Abreu: il record di maglie vestite, il soprannome ‘Loco’ e il rigore del 2010

Abreu

Col contratto firmato all’Audax Italiano, dopo la fine dell’avventura nella seconda divisione cilena al Puerto Montt, Sebastián Abreu è diventato il giocatore che ha vestito più maglie nella storia del calcio. Sono ben 26 i club in cui ha giocato in 23 anni di carriera, e in queste società è sempre riuscito a segnare. Quattrocento reti in carriera tra club e nazionale e 20 derby diversi lo hanno visto andare in gol. L’abitudine a trasferirsi spesso è iniziata nel 1998, quando il Deportivo La Coruña detentore del suo cartellino iniziò a cederlo in prestito a club sempre differenti fino al 2004, con un diritto di riscatto sempre molto alto.

Da tutti conosciuto come el Loco, in realtà da bambino veniva chiamato el Negro perché gli antenati del padre avevano origini africane. L’apodo di Loco che lo ha accompagnato da Boedo a Gerusalemme fino al Mondiale in Sudafrica, gli è stato dato ai tempi del San Lorenzo de Almagro dall’allenatore Néstor Gorosito per il suo modo di presentarsi, sempre con la musica a tutto volume, per la sua allegria e per alcune sue stravaganze.

Tra queste il rito di indossare ogni volta che scende in campo una maglia con stampati tutti gli stemmi dei club in cui ha militato, oltre all’immancabile foto dei suoi figli. La maglia utilizzata è quella che ha usato suo padre nell’ultima partita che ha disputato nella selezione regionale del Lavalleja. Un modo per omaggiare le sue origini e che gli trasmette forza, ha detto qualche anno fa in un’intervista a El Gráfico. Nel 2013 quando giocava in Brasile nel Figueirense, dopo aver segnato al Flamengo festeggiò in modo provocatorio baciando lo stemma dei rivali del Botafogo, dove aveva giocato precedentemente, causando così una rissa che gli costò una giornata di squalifica. Tuttavia era tutto pianificato, visto che la partita di campionato successiva Abreu non l’avrebbe giocata comunque, a causa della chiamata del Maestro Tabárez in nazionale.

Con la Celeste ha forse vissuto uno dei momenti più celebri della sua carriera. Nel Mondiale 2010 infatti segnò col cucchiaio l’ultimo rigore della sfida contro il Ghana, valida per l’accesso alla semifinale. Oltre al gesto tecnico però c’è da raccontare l’aneddoto al momento della scelta dei rigoristi, quando il Ct lo aveva designato come terzo, mentre nella sua testa frullava già l’idea di batterlo in quel modo per ultimo. Così chiese a Tabárez: “Perché non quinto?”. L’allenatore intuì dallo sguardo che aveva in mente qualcosa e decise di scambiare l’ordine dei tiratori invertendo Scotti e Abreu. Una scelta a dir poco coraggiosa se ci aggiungiamo che il giorno prima della partita in allenamento aveva sbagliato tre rigori.

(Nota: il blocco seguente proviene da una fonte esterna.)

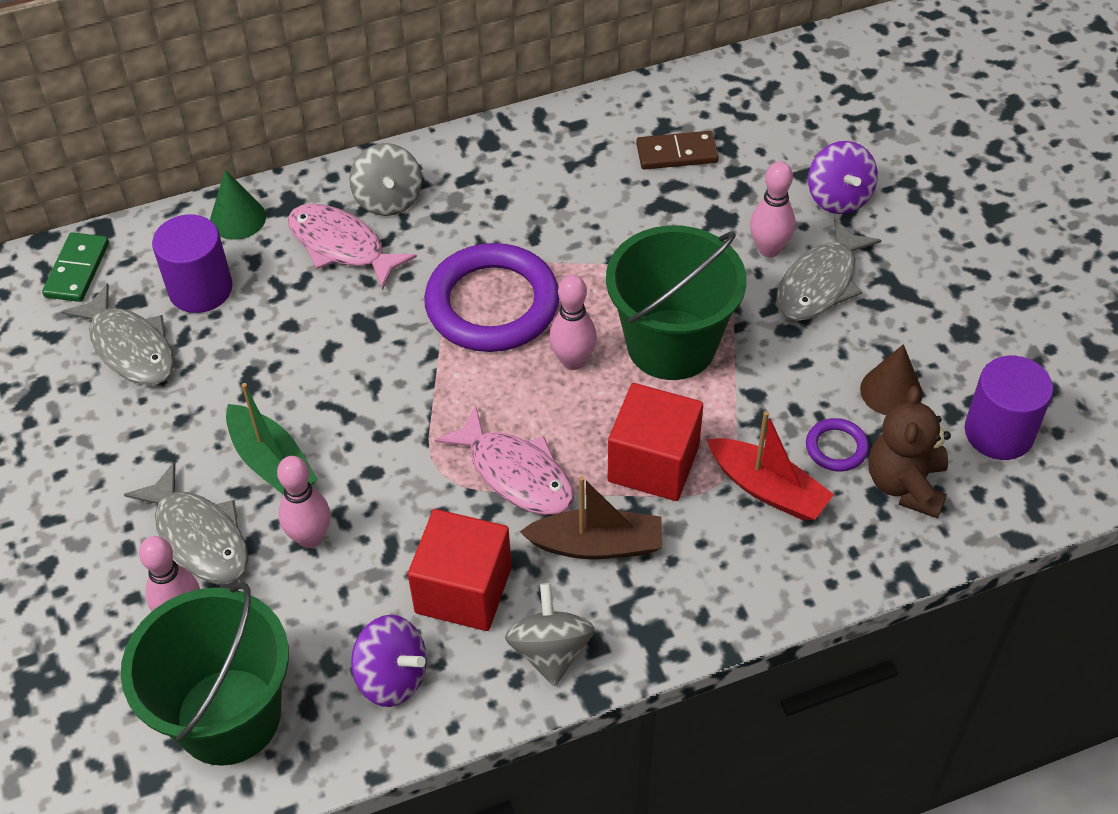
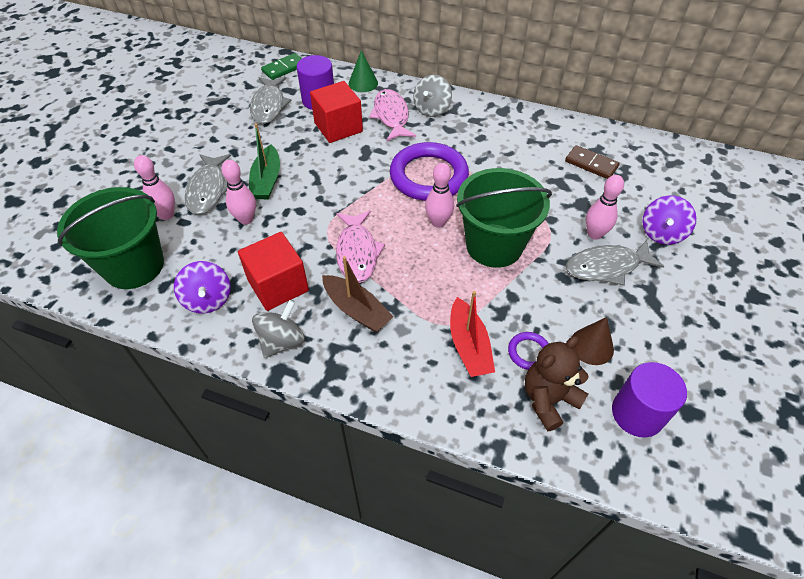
camera: 40 degrees right, 0 degrees up
(653, 463) = (425, 292): red cube -> red cube (338, 127)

E pensare che tutto questo non sarebbe stato possibile se avesse proseguito a giocare a basket, l’altra sua grande passione coltivata durante l’infanzia. Grazie soprattutto alla sua altezza (1,93 cm), da giovanissimo era stato convocato al Sudamericano Sub-17 con la nazionale uruguaiana. Ma una notte si allontanò dal ritiro, dalla palestra dove alloggiavano per raggiungere un ristorante a dieci isolati di distanza, insieme a un suo compagno. Finirono in un pub e si presentarono con due ore di ritardo all’allenamento del giorno dopo, così da costringere l’allenatore a prendere la decisione di estrometterlo dalla lista definitiva.

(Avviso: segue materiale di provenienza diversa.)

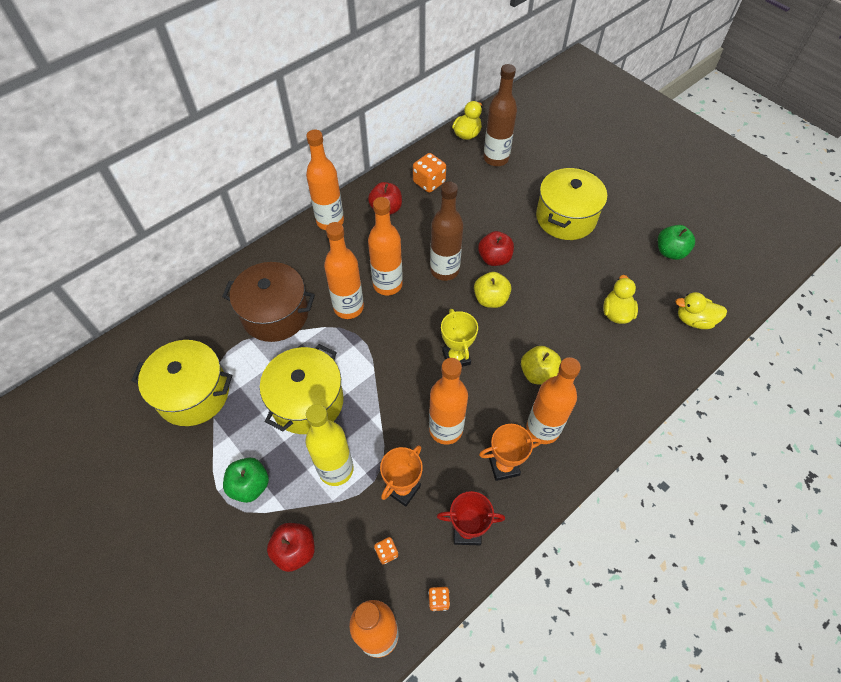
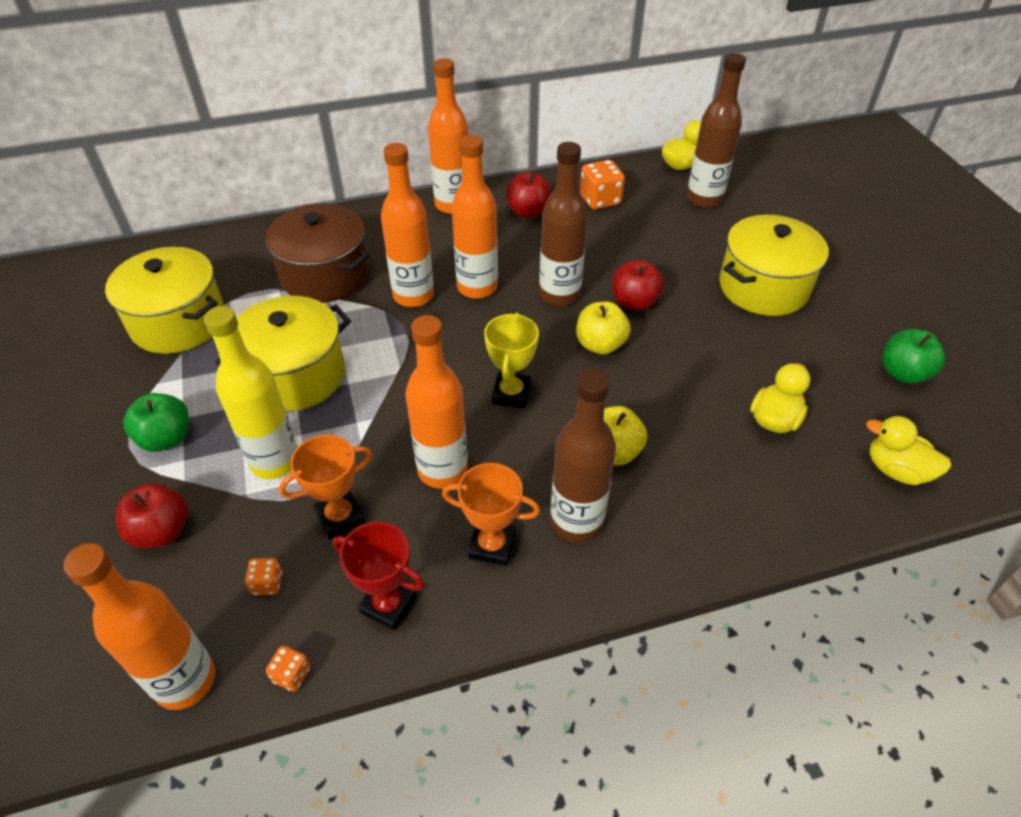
camera: 25 degrees right, 10 degrees down
(542, 429) = (576, 522): orange bottle -> brown bottle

Così qualche settimana dopo venne convocato in maniera abbastanza sorprendente per il Sudamericano Sub-17 di calcio del 1993, dopo che il commissario tecnico lo aveva visto durante il campionato regionale, nel quale aveva raggiunto le semifinali con il Lavalleja. Non giocò le prime due partite della competizione, ed entrò nel secondo tempo della partita cruciale per il passaggio alla fase finale contro la Bolivia, nella quale serviva vincere con sette gol di scarto. Era l’unico ragazzo proveniente dall’Interior e così il Ct dopo il primo tempo finito sul risultato di 1-0 decise di gettarlo nella mischia. L’incontro terminò 6-0 con la doppietta e due assist proprio dell’ex cestista. Nonostante l’eliminazione, scaturì un’asta tra i principali club di Montevideo: Peñarol, Nacional, Danubio e Defensor Sporting, e fu proprio la Violeta a comprarlo. E da lì cominciò la sua scalata verso il record.